Records contained in a dataset:
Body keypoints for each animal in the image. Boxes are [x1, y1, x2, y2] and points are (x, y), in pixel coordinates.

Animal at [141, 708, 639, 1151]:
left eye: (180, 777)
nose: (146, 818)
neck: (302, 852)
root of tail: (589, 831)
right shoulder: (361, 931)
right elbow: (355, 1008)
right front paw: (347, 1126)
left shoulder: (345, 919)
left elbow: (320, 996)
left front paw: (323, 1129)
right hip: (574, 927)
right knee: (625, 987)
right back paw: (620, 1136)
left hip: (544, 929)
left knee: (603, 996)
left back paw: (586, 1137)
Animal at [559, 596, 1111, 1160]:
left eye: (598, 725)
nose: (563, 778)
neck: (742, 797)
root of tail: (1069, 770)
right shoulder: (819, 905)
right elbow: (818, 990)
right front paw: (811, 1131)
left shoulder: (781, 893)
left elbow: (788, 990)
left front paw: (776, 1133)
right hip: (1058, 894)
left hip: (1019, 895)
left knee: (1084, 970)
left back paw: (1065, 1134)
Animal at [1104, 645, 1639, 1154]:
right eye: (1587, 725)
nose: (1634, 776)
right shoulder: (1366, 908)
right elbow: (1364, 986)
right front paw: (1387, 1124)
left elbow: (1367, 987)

§ **What this task involves**:
Look above for every line with the word "front" and copy it.

§ **Finished task**:
right front paw: (347, 1126)
left front paw: (323, 1129)
right front paw: (811, 1131)
left front paw: (776, 1133)
right front paw: (1387, 1124)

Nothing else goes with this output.